Dileep is also skeptical about the ability of players not playing for their home franchises to create "fanatical" fan following. Why don't we look at NFL for example tales?: Peyton Manning was born in New Orleans (home team: Saints) and played college football at Tennessee (home team: Titans) and plays professional football for Indianapolis Colts. He is probably one of the most revered quarterbacks in the league's history and his fan following doesn't just stop with Indy. Tom Brady, born in San Mateo, CA was a "fanatical" fan of the 49ers and he now plays for New England Patriots - he now commands the most loyal fan base in the league[1]. So, I, as a Chennai franchise fan, will root for anybody wearing the SuperKings T-Shirt and plays cricket. I don't care if he's from Ranchi or Jupiter.
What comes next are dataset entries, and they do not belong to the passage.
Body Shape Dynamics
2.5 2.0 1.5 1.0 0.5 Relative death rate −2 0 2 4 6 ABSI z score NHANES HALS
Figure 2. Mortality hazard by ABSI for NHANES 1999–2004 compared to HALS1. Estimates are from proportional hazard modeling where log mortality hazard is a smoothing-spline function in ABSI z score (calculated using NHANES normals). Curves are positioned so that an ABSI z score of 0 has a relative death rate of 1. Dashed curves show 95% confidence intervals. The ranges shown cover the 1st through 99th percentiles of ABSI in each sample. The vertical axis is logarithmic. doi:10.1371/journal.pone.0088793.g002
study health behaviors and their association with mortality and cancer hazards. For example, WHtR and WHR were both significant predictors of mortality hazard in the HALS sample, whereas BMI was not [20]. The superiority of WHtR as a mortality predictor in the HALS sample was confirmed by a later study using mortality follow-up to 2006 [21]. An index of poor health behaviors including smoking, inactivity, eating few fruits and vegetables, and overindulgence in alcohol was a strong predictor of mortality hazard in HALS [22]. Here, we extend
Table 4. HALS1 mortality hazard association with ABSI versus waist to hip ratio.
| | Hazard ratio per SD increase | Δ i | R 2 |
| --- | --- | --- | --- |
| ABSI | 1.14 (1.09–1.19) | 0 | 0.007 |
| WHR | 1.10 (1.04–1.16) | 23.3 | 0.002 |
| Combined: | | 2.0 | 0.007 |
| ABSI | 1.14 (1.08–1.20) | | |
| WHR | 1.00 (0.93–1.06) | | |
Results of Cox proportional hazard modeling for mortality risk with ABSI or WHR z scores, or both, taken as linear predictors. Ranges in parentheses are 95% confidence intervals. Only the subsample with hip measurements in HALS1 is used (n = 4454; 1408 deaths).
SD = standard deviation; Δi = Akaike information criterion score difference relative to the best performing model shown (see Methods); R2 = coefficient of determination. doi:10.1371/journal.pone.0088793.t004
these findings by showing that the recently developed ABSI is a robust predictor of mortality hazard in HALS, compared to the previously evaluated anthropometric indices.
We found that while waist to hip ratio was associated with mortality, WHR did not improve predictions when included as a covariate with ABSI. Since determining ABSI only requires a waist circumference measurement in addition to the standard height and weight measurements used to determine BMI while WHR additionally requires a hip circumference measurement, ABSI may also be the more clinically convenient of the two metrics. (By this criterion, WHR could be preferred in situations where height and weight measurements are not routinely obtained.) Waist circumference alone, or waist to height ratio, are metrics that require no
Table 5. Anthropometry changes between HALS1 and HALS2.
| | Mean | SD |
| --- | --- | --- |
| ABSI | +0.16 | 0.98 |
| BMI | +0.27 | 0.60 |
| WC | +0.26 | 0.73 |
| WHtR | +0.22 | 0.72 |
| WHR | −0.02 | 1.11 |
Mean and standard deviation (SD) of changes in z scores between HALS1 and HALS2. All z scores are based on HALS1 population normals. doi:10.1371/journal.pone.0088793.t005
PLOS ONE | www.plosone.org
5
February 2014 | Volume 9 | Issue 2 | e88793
All that said, it took me years to adjust to franchises and leagues after having supported "countries" in cricket and football. And I think IPL is a healthy first attempt to promote the game of cricket amongst youth and general public worldwide. Like someone pointed out, this is the first season and it is difficult to pull crowds without big stars and big bucks. But whether the whole affair is worth the time and money invested (money mainly), is yet to be seen.

[1] Of course, agreed that Rohit Sharma is no Peyton Manning and Robin Uthappa is no Tom Brady. But at least Brady, when drafted, was a no-name player.

PS: I'm a loyal reader of Dileep's articles and, of course, occasionally dare to disagree with his expert opinion. Overall, I consider him to be one of the best critics and Sports journalists.